== Entries shown ==
Segment Open
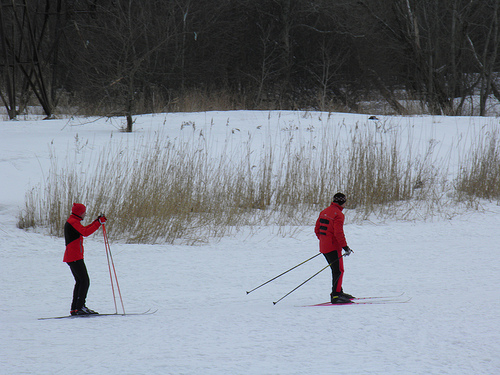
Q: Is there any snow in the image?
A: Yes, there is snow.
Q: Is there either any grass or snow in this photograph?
Segment Closed
Segment Open
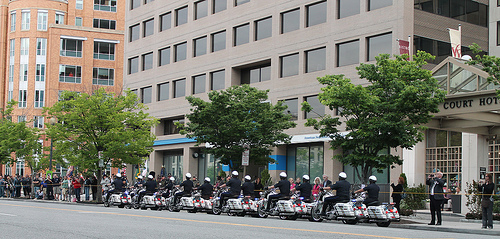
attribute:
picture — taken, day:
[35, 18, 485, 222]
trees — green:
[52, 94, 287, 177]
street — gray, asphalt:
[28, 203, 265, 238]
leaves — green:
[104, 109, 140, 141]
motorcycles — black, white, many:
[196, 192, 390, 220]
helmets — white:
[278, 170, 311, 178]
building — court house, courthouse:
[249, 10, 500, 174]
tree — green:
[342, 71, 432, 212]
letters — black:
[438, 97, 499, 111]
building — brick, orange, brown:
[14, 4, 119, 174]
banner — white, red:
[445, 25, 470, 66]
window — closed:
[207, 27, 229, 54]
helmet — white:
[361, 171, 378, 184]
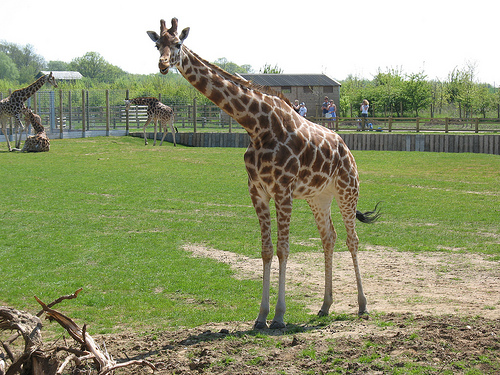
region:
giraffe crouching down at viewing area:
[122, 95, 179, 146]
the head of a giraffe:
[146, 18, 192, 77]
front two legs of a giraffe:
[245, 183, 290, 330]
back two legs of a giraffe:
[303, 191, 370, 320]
Segment Closed
== Problem details ==
Pick out every line in the data above that contains the word "legs".

== Solution for this task ==
front two legs of a giraffe:
back two legs of a giraffe:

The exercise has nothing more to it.